On the NTDC merit order, one FO based power plant had leap frogged the most efficient low priced RLNG based power plant – which goes on to show the impact is going to be much faster on FO based pants. FO average fuel power generation cost for January 2020 was recorded at Rs13.77 per unit, whereas that for RLNG was at Rs10 per unit.

As per merit order details, FO based average fuel price for top five placed plants came down to Rs11.7 per unit for March 2020. The RLNG average fuel cost meanwhile had stayed almost the same at January’s level – at Rs10.1 per unit.

For April 2020, the impact of global crude oil prices would be more pronounced on power generation fuel cost. Expect the FO based power generation cost to come down drastically, to average even lower or close to that of RLNG. Yes, the RLNG based fuel cost will also come down, as RLNG import price is paired with that of Brent, but there is a catch. Pakistan has already cut down the April LNG shipments from five to three, citing demand slowdown.

The real challenge would revolve around keeping the demand going. April is usually when the power demand starts getting higher after the winters. With ample capacity to generate, meeting any level of peak demand would not be a problem.

If the ongoing lockdown extends beyond the current two weeks (which is highly likely), the demand is going to take some hit. Although the domestic sector demand may witness some increase, as the people have been made to stay back home, that of the commercial sector which accounts for 7 percent of total demand, is likely to be the most hit.

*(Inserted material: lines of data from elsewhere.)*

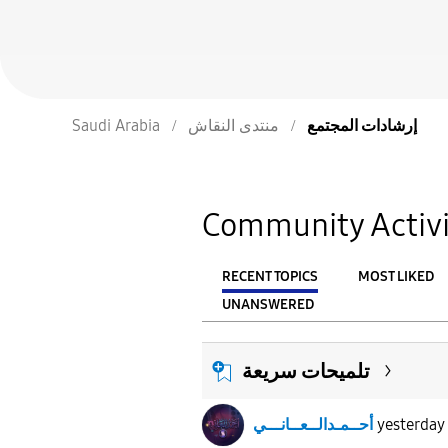
إرشادات المجتمع
منتدى النقاش
Saudi Arabia
Community Activi
RECENT TOPICS
MOST LIKED
UNANSWERED
From
FILTER:
تلميحات سريعة
yesterday
أحــمـدالــعــانـــي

The extent of industrial activity under shutdown is not immense, but even the large export-oriented industries are facing a slowdown in demand, as cancellation of export orders hastened in March. It appears likely that 10-15 percent of power demand would be shaved off in March, and maybe even higher for April. The capacity payment portion meanwhile, would care less about the furl price component – and the unit saving could all be evaporated, due to significantly reduced demand.